05 Sep 2015

2D1S Celestial Complexes

Star names in ancient Arabia were often overlapping and multivalent

05 Sep 2015
 Celestial Complexes

Star names in ancient Arabia were often overlapping and multivalent themselves. The same star or pair of stars might be called different terms in different contexts, even by the same person. Existing surveys of Arabic star names tend to work through the sky spatially by star, or sometimes alphabetically by name. This tends to make culturally bound groups of stars invisible, or at best fragmented.

My solution to this problem is to present these stars in their “celestial complexes,” a term that I am using to designate a grouping of stars that share a certain kind of cultural significance. Some stars are culturally bound to each other because they factor into a story that is told about them. Others together make a picture in the sky, whether large or small. These kinds of groupings, bound by the shared beliefs or stories of a community, I shall call a folkloric celestial complex. The other major type of celestial complex is the calendrical celestial complex, an association of stars or star groupings that together delineate a period of time, most commonly the solar or sidereal year, or the lunar month. By presenting the Arab stars within their celestial complexes, my hope is to make visible these cultural meanings and their multivalency.

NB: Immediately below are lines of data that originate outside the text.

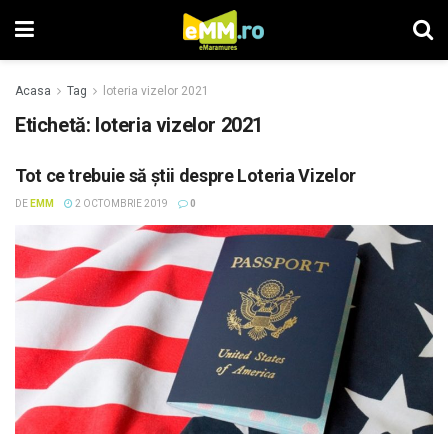
Acasa
Tag
loteria vizelor 2021
Etichetă: loteria vizelor 2021
Tot ce trebuie să ştii despre Loteria Vizelor
DE
EMM
2 OCTOMBRIE 2019
0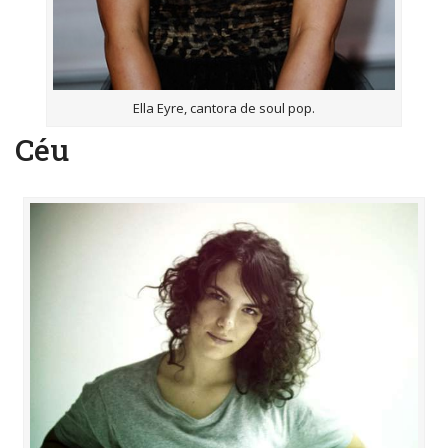
Ella Eyre, cantora de soul pop.
Céu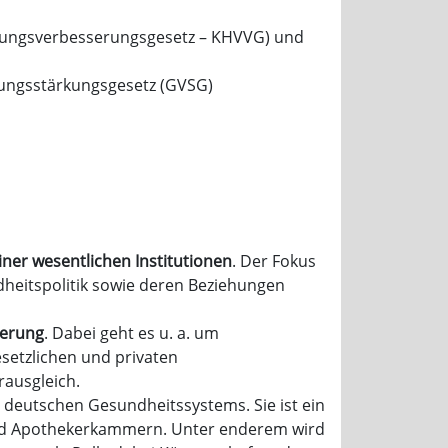
gungsverbesserungsgesetz – KHVVG) und
gungsstärkungsgesetz (GVSG)
er wesentlichen Institutionen
. Der Fokus
dheitspolitik sowie deren Beziehungen
herung
. Dabei geht es u. a. um
esetzlichen und privaten
rausgleich.
 deutschen Gesundheitssystems. Sie ist ein
 und Apothekerkammern. Unter enderem wird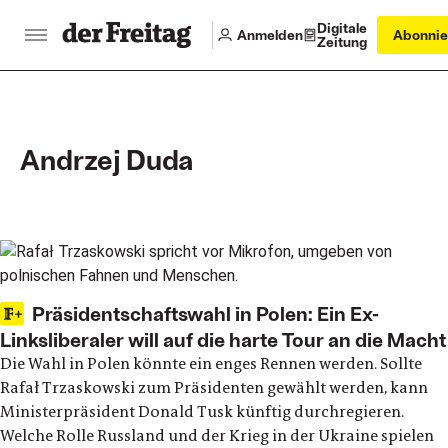
Digitale
Anmelden
Abonnie
Zeitung
Andrzej Duda
Main articles
Präsidentschaftswahl in Polen: Ein Ex-
Linksliberaler will auf die harte Tour an die Macht
Die Wahl in Polen könnte ein enges Rennen werden. Sollte
Rafał Trzaskowski zum Präsidenten gewählt werden, kann
Ministerpräsident Donald Tusk künftig durchregieren.
Welche Rolle Russland und der Krieg in der Ukraine spielen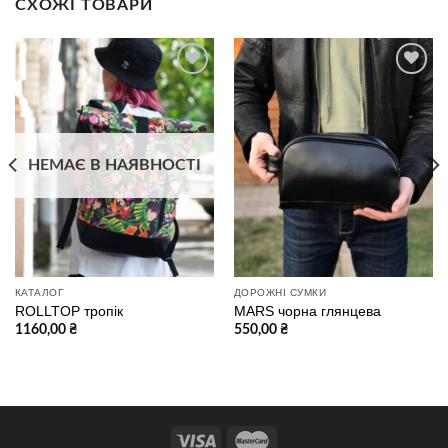
СХОЖІ ТОВАРИ
В
В
избранное
избранное
НЕМАЄ В НАЯВНОСТІ
КАТАЛОГ
ДОРОЖНІ СУМКИ
ROLLTOP тропік
MARS чорна глянцева
1160,00
₴
550,00
₴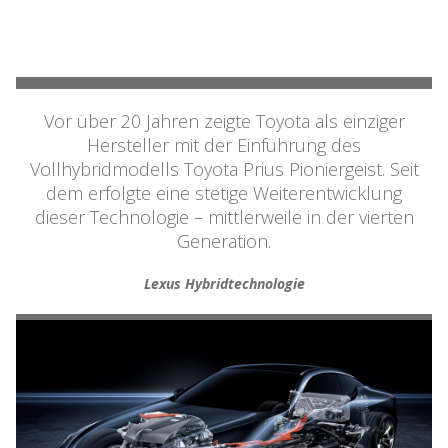
Vor über 20 Jahren zeigte Toyota als einziger
Hersteller mit der Einführung des
Vollhybridmodells Toyota Prius Pioniergeist. Seit
dem erfolgte eine stetige Weiterentwicklung
dieser Technologie – mittlerweile in der vierten
Generation.
Lexus Hybridtechnologie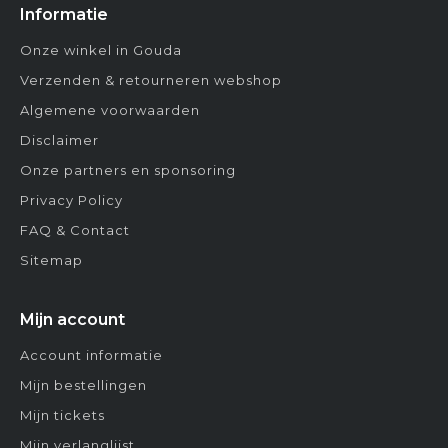
Informatie
Onze winkel in Gouda
Verzenden & retourneren webshop
Algemene voorwaarden
Disclaimer
Onze partners en sponsoring
Privacy Policy
FAQ & Contact
Sitemap
Mijn account
Account informatie
Mijn bestellingen
Mijn tickets
Mijn verlanglijst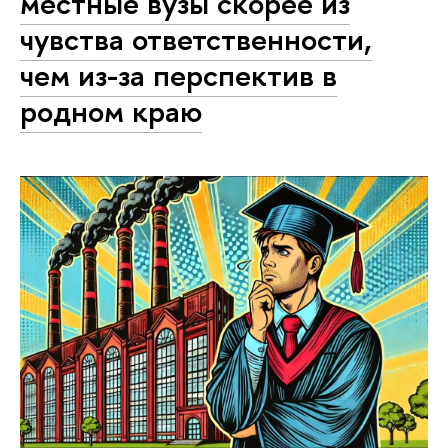
местные вузы скорее из
чувства ответственности,
чем из-за перспектив в
родном краю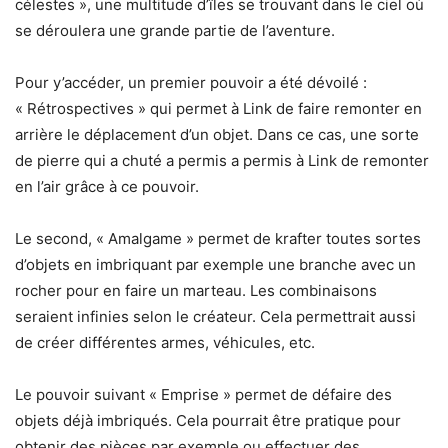
célestes », une multitude d’îles se trouvant dans le ciel où
se déroulera une grande partie de l’aventure.
Pour y’accéder, un premier pouvoir a été dévoilé :
« Rétrospectives » qui permet à Link de faire remonter en
arrière le déplacement d’un objet. Dans ce cas, une sorte
de pierre qui a chuté a permis a permis à Link de remonter
en l’air grâce à ce pouvoir.
Le second, « Amalgame » permet de krafter toutes sortes
d’objets en imbriquant par exemple une branche avec un
rocher pour en faire un marteau. Les combinaisons
seraient infinies selon le créateur. Cela permettrait aussi
de créer différentes armes, véhicules, etc.
Le pouvoir suivant « Emprise » permet de défaire des
objets déjà imbriqués. Cela pourrait être pratique pour
obtenir des pièces par exemple ou effectuer des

One more concept that I wish to introduce is the “celestial chronotope.” The word “chronotope” was first coined by Mikhail Bakhtin (1937, “Forms of Time and of the Chronotope in the Novel”) to describe the interconnectedness of time and space within distinct literary genres. This word was later applied by anthropologist Keith Basso (1984, “Stalking with Stories: Names, Places, and Moral Narratives among the Western Apache”) to describe geographic features that embody moral teachings connected to a tribe’s history, in this case the Western Apache.

In relation to the stars, a celestial chronotope is a star or star grouping whose position in the sky at a certain time of night evokes a season and the cultural significance attached to it. Having grown up in New Jersey, I distinctly remember the sight of the Big Dipper’s bowl resting squarely on the horizon in the early evening shortly before Halloween. For myself, it is a strong emotional memory; if my community shared this sentiment as well, it would qualify as a celestial chronotope. We will see that celestial chronotopes are strongly evidenced through both pre-Islamic and early Islamic Arabic poetry.



Folkloric ComplexesFolkloric Complexes
Rain Stars (anwa')Rain Stars (anwa')
Lunar Stations (manazil al-qamar)Lunar Stations (manazil al-qamar)
Rhymed Prose (as-saj'a)Rhymed Prose (as-saj'a)

Folkloric celestial complexes among the Arabs range from asterisms of just a few stars to enormous megaconstellations that spanned as much as 130 angular degrees in the sky. The Bucket (ad-dalw) and its components, described in our first star calendar post, is an example of a folkloric celestial complex composed of just a few stars. The Lion (al-asad) and the Camel (an-naqa) are examples of very large folkloric complexes.

Much has been written by grammarians concerning the nature and origins of the term naw’ (singular), anwa’ (plural). Generally, most agree that a naw’ is a star whose rising or setting shortly before sunrise signals the onset of rains, a season or some other culturally significant event. Poetry and early star calendars tend to treat naw’ as a setting star, while rhymed prose and later calendars tend to identify it as a rising star. Initially, a star was considered a naw’ only if its setting (or rising) came with rain. Later, its definition widened to include the stars associated with the lunar stations (see below).

The lunar stations, sometimes translated as lunar mansions, is a complex of 28 individual stars or small groups of stars that largely parallel the path that the moon takes through the sky. Each night, the moon rests (“stations”) near one of these star groupings. Since the lunar month is approximately 29.5 days, the phase of the moon when it stops at one of the lunar stations changes sightly from month to month. The Arab lunar stations as a system developed after the translation of Hindi sources that described the Indian lunar mansions (nakshatra). This new system assimilated star names that already existed to form the 28 stations.

Arabic rhymed prose was a literary form that ended each phrase with a rhyme but lacked the formulaic internal meter of poetry. In reference to the stars, pieces of rhymed prose began formulaically with “When [star name] rises…” (idha tala’a [star name]…). Almost all of these sayings describes the dawn rising of the star or asterism, in contrast to the setting rain stars. Qutrub (d. 821 CE) was the first to present a list of stellar rhymed prose as a star calendar, the Stars of Summer and Winter.